3. Just the 10 poimt method? I don't think so. I don't think there's anything wrong with the 10 points must scoring system, it isn't the problem. If it was altered to a different structure, and it went back to a point per round, I don't think that would make any difference, because 10-9 is 1-0, 10-8 is 2-0, some people waste their time thinking about the difference between 10-9 and 9-8, but they are the same thing. If the scoring changed from round by round to overall success, boxing would be very, very different.

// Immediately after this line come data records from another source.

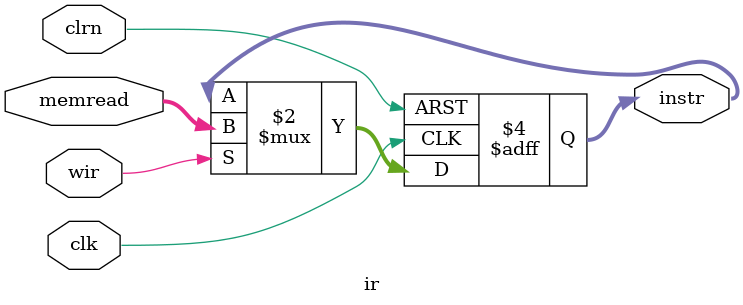
<source format=v>
`timescale 1ns / 1ps

module ir(
    input clk,clrn,wir,
    input [31:0]memread,
    output reg [31:0]instr
);
    always @(posedge clk or posedge clrn) begin
        if (clrn) begin
            instr<=32'b0;
        end else if (wir) begin
            instr<=memread;
        end
    end
endmodule

</source>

Re: Boxing Judging/Scoring

@Champ great take and and your 2nd point was top draw i couldnt articulate better if i tried and i agree with most of it

1.if i cant see a fighter winning 7 of the 12 rds or 6 of the 10 etc etc without KDs or point deductions playing a major factor...and after factoring in the rds that i marked as close or swing in cases of decisions i find controversial and still cant arrive at the decision getter winning the fight then i will term them robberies

this imo can be with as CLOSE MARGINS as Shohie Kawashima vs Cristian Mijares i felt the 7 rds i had Mijares losing in the fight were decisive and while watching the fight i remember being shocked at 2 of the rds that the unofficial scorer gave Mijares if i remember right thats 1,10....either that or had a horrific night scoring myself
to me they just as much a robbery as seemingly wider margin robberies imo like Whitaker Chavez or Lewis Holyfield 1 in terms of rds

ALSO in cases of right winner horrible scorecards against (fights that shoulda ended up as UD) ( Hopkins getting a SD over Beibut Shuminov
I cant find a 6th or 7th rd for DLH vs Mosley 1 or DLH vs Mayweather despite them being competitive fights ending up with split decisions that added to the drama among the crowd with a clear fav, but CLOSE MARGIN win for the right guy along the lines of a 7-5 woulda been fine
I feel these type scorecards should be more scrutinized

also how about a competitive fight with close rds that either fighter coulda won but with one fucked up scorecard for one of em like Canelo Golovkin 1 118-110, Cloud Campillo 116-110, Leonard Hagler 118-110 dont the fact that they got wider cards only hurt them further with public perception when it comes to robbery claims especially if the other fighter is a crowd fav and also feeling among newer fans not scoring..oh you musta lost and foul play based more on the wideness of that one card

CLOSE MARGINS fight aforementioned obviously isnt the same as what most fans have in mind when there saying things like "close fight cant be robberies" and in most instances i tend to agree...seemingly with multiple close rounds that could go either way

3. best system of scoring ive known compared to old school systems including 5 point must system, round systems, a combo of the two like one of Bobby Czyz's fights or prior systems and about the complaints of some fans that 'a fighter can dominate the 1st rd and only win it 10-9 and the other fighter can even it up after the 2nd rd by a margin of 2 or 3 jabs'.....well boo hoo your fighter shoulda strategized better

Re: Boxing Judging/Scoring

I like both of your takes on the matter.

@Champion97 Yeah HBO commentary was about as biased as it got.